Pardon applications are always a long shot, but Greg deserved the chance at one.  And the Governor’s Office agreed.

It wouldn’t have, without the support of retired Oklahoma football coach Barry Switzer, for whom Greg had briefly played in college, and Cleveland County, Oklahoma’s former Sheriff Joe Lester.

It turns out that Greg had married his childhood friend Rene while he was still in prison; after it, he worked hard to build a life for her and their family in California.  He found employment, raised two sons, and saw to it that both of them got a college education and were settled into good careers. Greg and Rene just celebrated their 25th wedding anniversary and the kindergarten graduation of twin grandsons.

A couple of years ago, Greg and Rene moved back to Oklahoma and reconnected with Coach Switzer.  The coach introduced Greg to Sheriff Lester, who offered Greg a job counseling at-risk youth in the county jail.  Greg wanted that job. He knew he could speak with authority and personal conviction from serving years in California’s prisons.  But Sheriff Lester could not hire a convicted felon.  Enter Dean Hellman, another Switzer connection, who worked the process tirelessly.

On December 20, 2017, Governor Brown’s office called Greg.  The voice on the other end said, “Mr. Sims, you can tell Sheriff Lester that you are now ready to take that job.”

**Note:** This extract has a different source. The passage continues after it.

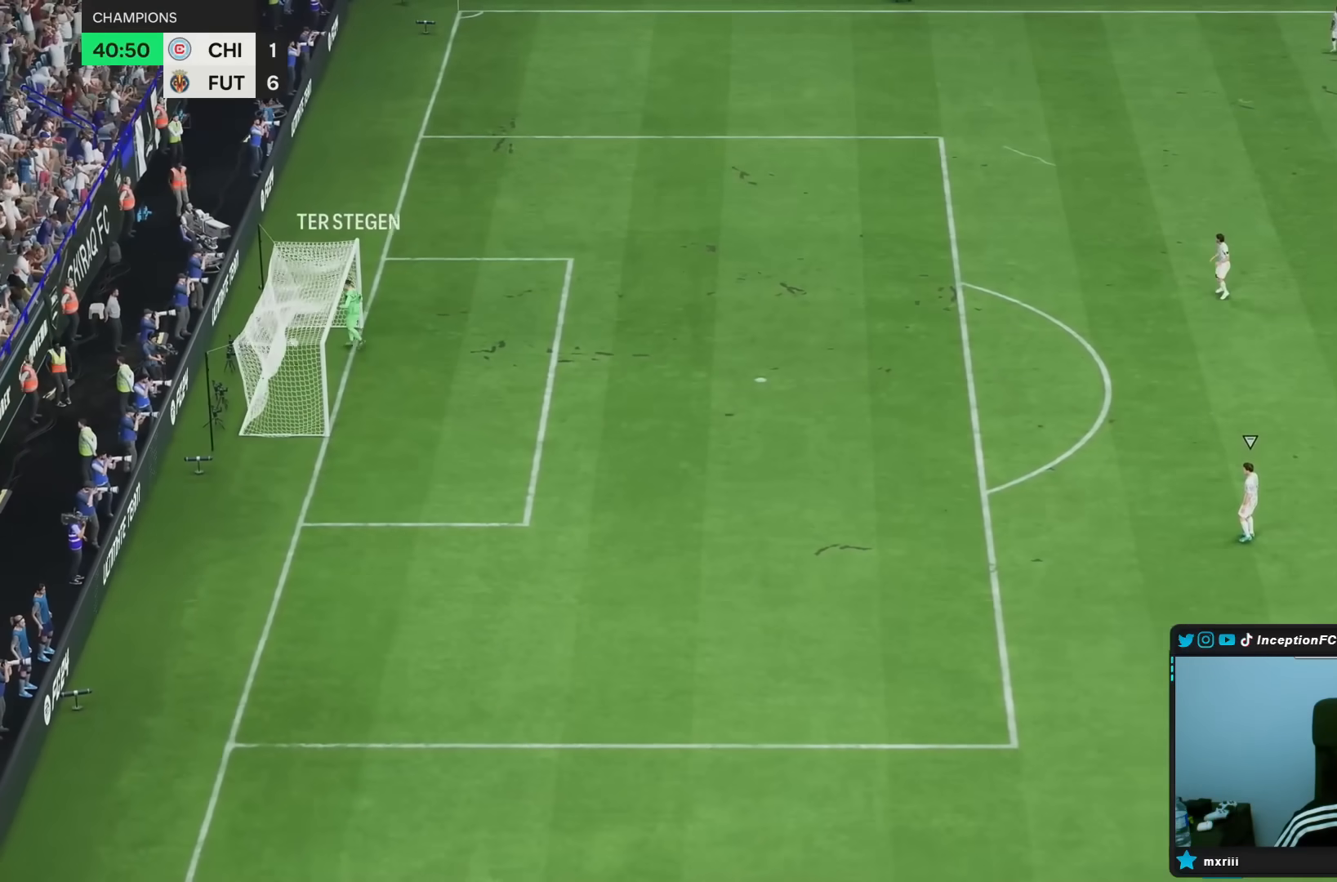
{"buttons": [], "left_stick": "center", "right_stick": "center", "events": [[83, "L1", "down"], [83, "R1", "down"], [150, "R1", "up"], [183, "L1", "up"], [217, "R1", "down"], [283, "R1", "up"], [367, "R1", "down"], [400, "L1", "down"], [467, "R1", "up"], [500, "L1", "up"]]}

I had never gotten over how unfortunate Greg was to wind up in that case, which consumed some two-plus years of my life.  He was so good inside; he had so much to offer.

Kudos to Dean Hellman for organizing Greg’s pardon application and to Governor Brown for seeing its merit.  I’m thankful for having had the opportunity to lend my support – and to pay back, at least in part, my debt from that long-ago case.